> [Input material]:
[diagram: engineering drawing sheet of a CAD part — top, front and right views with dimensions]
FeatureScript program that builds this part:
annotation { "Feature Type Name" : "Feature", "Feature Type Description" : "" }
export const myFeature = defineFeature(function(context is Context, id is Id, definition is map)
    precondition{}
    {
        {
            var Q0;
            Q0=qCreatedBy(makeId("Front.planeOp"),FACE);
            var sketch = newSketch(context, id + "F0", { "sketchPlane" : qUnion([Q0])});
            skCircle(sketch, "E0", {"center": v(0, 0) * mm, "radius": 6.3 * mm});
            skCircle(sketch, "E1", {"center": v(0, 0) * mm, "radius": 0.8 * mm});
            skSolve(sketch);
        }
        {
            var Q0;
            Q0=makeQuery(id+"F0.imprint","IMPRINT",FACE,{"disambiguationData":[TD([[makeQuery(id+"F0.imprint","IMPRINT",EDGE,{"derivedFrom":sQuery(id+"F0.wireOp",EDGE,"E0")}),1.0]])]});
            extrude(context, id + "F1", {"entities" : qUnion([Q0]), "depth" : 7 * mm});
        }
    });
==
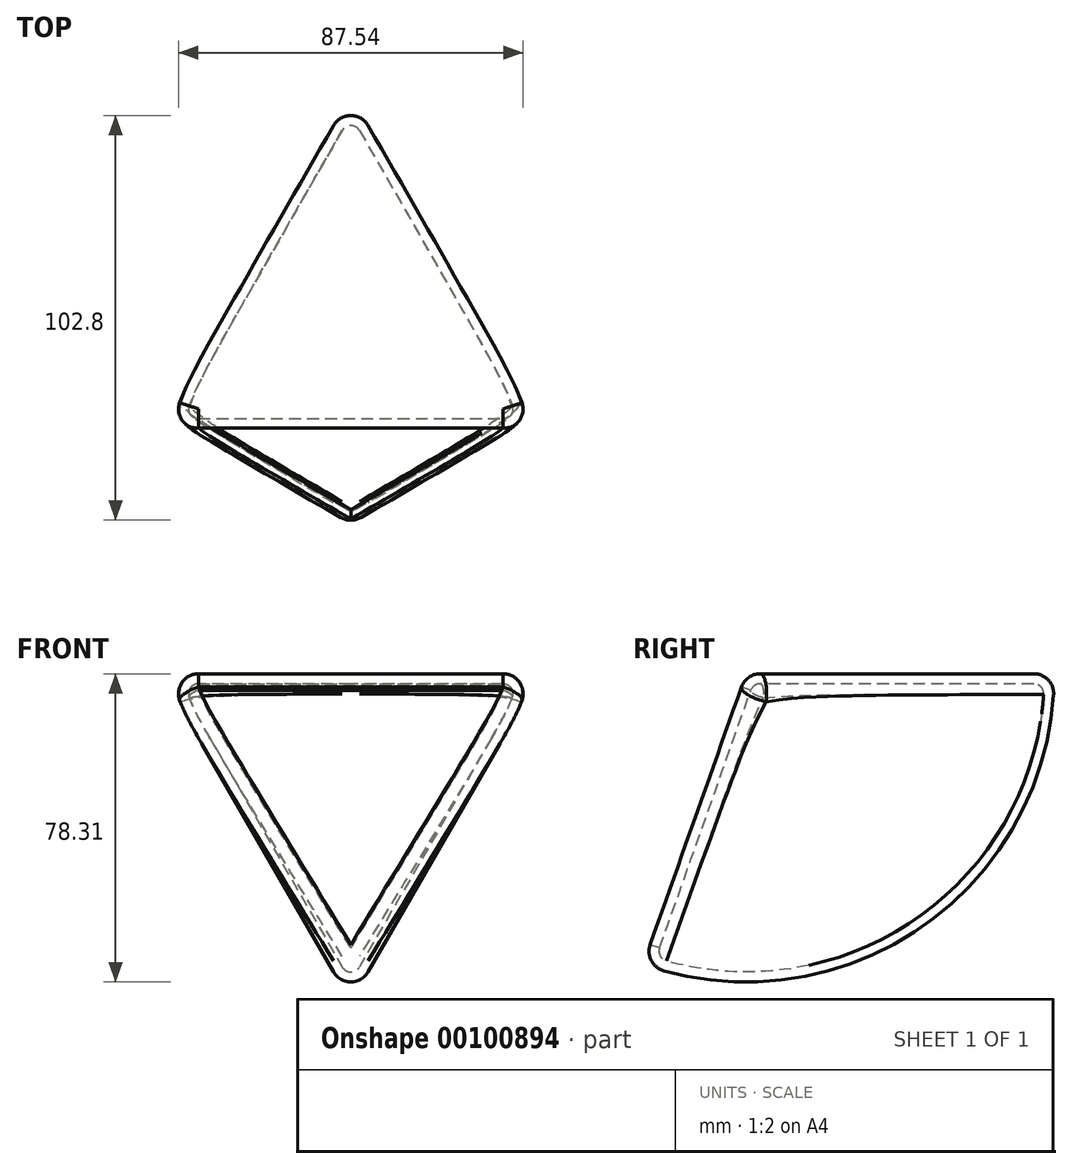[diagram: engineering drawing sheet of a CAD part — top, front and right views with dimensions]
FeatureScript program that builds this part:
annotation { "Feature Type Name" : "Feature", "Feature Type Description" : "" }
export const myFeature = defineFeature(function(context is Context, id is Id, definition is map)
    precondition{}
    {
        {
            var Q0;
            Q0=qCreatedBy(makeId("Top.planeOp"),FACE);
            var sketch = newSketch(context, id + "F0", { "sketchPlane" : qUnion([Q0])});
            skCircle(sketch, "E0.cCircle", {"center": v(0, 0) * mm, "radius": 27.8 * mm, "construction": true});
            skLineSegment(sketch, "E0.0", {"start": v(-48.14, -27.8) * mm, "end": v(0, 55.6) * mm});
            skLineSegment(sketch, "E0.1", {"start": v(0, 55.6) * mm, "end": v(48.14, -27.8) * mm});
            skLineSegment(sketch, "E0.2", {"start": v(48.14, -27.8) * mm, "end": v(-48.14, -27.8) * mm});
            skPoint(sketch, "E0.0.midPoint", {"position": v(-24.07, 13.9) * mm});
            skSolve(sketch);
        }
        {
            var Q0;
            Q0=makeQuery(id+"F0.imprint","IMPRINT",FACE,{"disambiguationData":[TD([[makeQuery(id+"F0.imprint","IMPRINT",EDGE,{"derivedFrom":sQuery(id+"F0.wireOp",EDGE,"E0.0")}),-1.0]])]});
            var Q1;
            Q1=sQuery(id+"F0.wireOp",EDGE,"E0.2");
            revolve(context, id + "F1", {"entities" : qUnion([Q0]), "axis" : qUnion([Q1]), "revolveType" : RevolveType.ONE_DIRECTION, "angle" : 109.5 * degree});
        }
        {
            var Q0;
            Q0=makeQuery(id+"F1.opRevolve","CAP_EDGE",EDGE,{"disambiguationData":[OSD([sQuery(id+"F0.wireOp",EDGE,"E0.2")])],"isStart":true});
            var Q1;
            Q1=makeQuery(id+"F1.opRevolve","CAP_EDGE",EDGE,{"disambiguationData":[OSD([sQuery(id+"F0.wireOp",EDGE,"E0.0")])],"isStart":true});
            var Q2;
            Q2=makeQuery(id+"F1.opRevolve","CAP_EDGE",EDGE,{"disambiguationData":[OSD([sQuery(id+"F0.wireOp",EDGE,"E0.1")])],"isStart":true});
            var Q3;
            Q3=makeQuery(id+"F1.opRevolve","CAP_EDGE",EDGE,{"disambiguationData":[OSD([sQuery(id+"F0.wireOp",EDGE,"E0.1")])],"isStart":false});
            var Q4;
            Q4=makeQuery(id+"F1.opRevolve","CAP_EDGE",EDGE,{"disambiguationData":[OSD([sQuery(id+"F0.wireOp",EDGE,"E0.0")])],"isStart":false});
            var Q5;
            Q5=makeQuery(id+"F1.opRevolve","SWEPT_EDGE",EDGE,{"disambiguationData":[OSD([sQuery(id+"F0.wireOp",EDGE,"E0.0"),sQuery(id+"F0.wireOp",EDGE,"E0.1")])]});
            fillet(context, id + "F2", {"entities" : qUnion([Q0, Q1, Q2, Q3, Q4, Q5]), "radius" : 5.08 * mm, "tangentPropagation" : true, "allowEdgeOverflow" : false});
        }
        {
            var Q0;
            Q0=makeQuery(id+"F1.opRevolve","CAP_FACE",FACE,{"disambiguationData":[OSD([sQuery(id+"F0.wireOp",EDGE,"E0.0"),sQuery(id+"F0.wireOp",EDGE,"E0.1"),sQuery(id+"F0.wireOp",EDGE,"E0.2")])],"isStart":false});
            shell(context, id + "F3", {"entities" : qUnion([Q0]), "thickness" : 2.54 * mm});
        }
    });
* * *
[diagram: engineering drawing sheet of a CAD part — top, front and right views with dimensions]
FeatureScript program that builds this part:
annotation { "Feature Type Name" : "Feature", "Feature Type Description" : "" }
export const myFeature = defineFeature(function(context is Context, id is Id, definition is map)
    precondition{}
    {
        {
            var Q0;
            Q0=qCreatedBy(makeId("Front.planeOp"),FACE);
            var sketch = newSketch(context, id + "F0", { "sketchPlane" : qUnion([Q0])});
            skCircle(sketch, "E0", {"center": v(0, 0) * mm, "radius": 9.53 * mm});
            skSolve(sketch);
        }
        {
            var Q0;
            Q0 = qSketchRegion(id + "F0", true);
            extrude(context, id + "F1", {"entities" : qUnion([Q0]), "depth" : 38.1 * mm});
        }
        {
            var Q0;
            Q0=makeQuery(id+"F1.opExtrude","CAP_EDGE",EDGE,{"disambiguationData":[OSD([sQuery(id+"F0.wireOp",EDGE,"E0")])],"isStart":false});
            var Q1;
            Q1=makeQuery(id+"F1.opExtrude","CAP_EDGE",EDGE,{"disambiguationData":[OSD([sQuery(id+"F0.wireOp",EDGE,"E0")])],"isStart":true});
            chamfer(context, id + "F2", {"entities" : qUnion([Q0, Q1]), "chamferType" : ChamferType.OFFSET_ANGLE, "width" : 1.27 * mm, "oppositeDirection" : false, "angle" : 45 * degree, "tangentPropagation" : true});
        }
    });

> [Exercise directions]:
Please pull out each line of the records that contains the string "false" and copy those lines in full.

> [Solution]:
            Q3=makeQuery(id+"F1.opRevolve","CAP_EDGE",EDGE,{"disambiguationData":[OSD([sQuery(id+"F0.wireOp",EDGE,"E0.1")])],"isStart":false});
            Q4=makeQuery(id+"F1.opRevolve","CAP_EDGE",EDGE,{"disambiguationData":[OSD([sQuery(id+"F0.wireOp",EDGE,"E0.0")])],"isStart":false});
            fillet(context, id + "F2", {"entities" : qUnion([Q0, Q1, Q2, Q3, Q4, Q5]), "radius" : 5.08 * mm, "tangentPropagation" : true, "allowEdgeOverflow" : false});
            Q0=makeQuery(id+"F1.opRevolve","CAP_FACE",FACE,{"disambiguationData":[OSD([sQuery(id+"F0.wireOp",EDGE,"E0.0"),sQuery(id+"F0.wireOp",EDGE,"E0.1"),sQuery(id+"F0.wireOp",EDGE,"E0.2")])],"isStart":false});
            Q0=makeQuery(id+"F1.opExtrude","CAP_EDGE",EDGE,{"disambiguationData":[OSD([sQuery(id+"F0.wireOp",EDGE,"E0")])],"isStart":false});
            chamfer(context, id + "F2", {"entities" : qUnion([Q0, Q1]), "chamferType" : ChamferType.OFFSET_ANGLE, "width" : 1.27 * mm, "oppositeDirection" : false, "angle" : 45 * degree, "tangentPropagation" : true});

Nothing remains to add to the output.